The Christian convert added that immediately before her scheduled release, she was unexpectedly taken to a courtroom for having previously complained about the denial and quality of medical care in the prison.
“No one can imagine how much I suffered during the moments before I was freed,” said Zargaran. “I was scheduled to be released at 3 p.m. I was happy until five minutes to three when the authorities told me I had to go to court. They took me to court just minutes before I was supposed to see my family who were outside the prison gate waiting for me.”
“I was taken to the Evin [Prison] Court to hear testimony by prison medical staff, who accused me of insulting them during one of my visits to the clinic,” she added. “They said I was screaming mad.”
Continued Zargaran: “What happened was that I had gone to the prison clinic to get treatment for a meniscus tear in my knee, but the doctor rudely refused to see me. I told the doctor, who used to be a wrestler, that the clinic was not a wrestling ring. That’s why I was sued for supposedly insulting the prison clinic staff.”
Zargaran told CHRI that the judge decided not to try her: “They just wanted to raise trouble and scare me.”
“Unnecessary” Medication
Speaking to CHRI after her release, Zargaran said Evin Prison clinic staff are violating the rights of female prisoners by prescribing unnecessary anti-psychotic medication.
“The clinic staff lack experience and empathy. When I went there for depression, they gave me a medication that I think was called Haloperidol,” said Zargaran. “When I got out of prison, I did some research and found out that it was prescribed for seriously insane patients. These pills paralyzed me. I couldn’t even think. I could hardly stand up and I fell from the stairs several times. I smoked two packs of cigarettes a day and didn’t know why until my cellmates found out I was given the wrong medication.”
She added: “When I was on hunger strike, the attending doctor refused to see me and made snide remarks that I wasn’t really on hunger strike because if I was, I would be dead. He said he was sick of prisoners because they were all liars.”

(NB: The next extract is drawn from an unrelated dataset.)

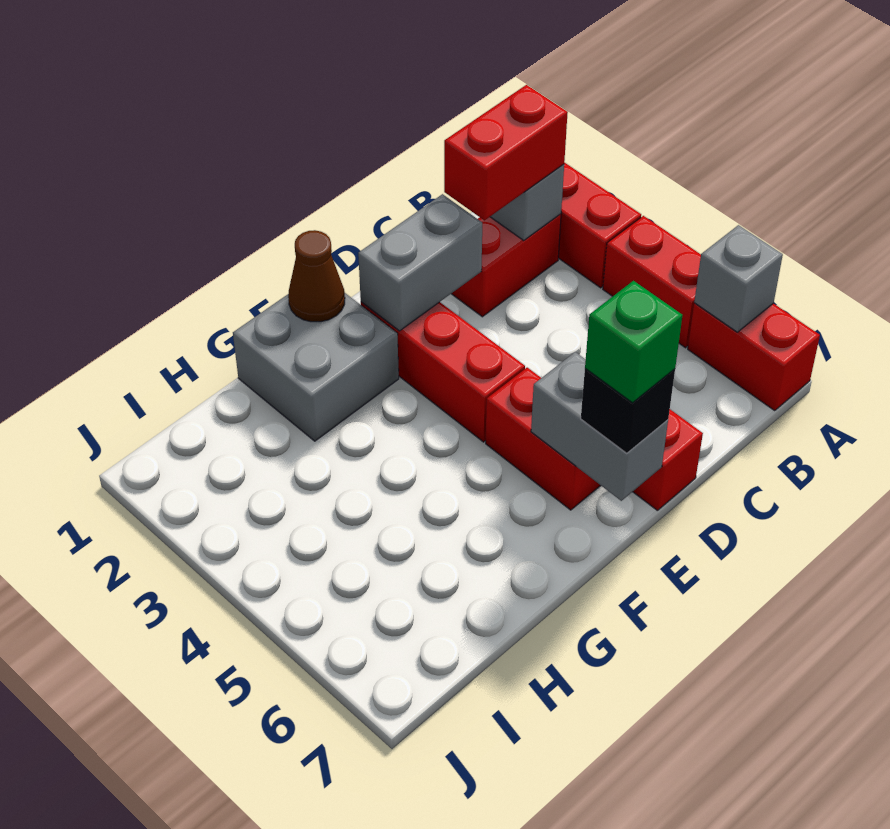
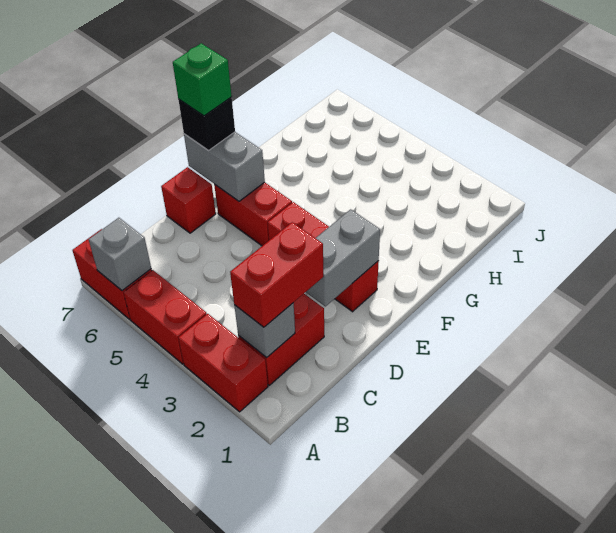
grey brick F1:G2 level 1 -> none
brown cone F1 level 2 -> none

Zargaran went on hunger strike in July 2016 to demand temporary release for medical treatment for heart disease that predated her incarceration and several issues that developed while she was imprisoned, including problems with her digestive tract and spine, and arthritis of the neck and hands.
The 39-year-old children’s music teacher was arrested on November 5, 2012, and accused of seeking to buy property in northern Iran for a Christian orphanage with converted Christian Pastor Saeed Abedini before he was also imprisoned in 2013.
Without access to a lawyer, Zargaran was sentenced to four years in prison in July 2013 by Branch 28 of the Revolutionary Court presided by Judge Mohammad Moghisseh for “assembly and collusion against national security.” The sentence was upheld upon appeal in October 2013.
The Islamic Republic views any alternative belief system, especially those seeking converts, as a threat to the prevailing Shia order. Despite President Hassan Rouhani’s election campaign promises in 2013 and 2017 that he would work to protect religious minorities, the targeting of Christian converts has continued unabated during his presidency.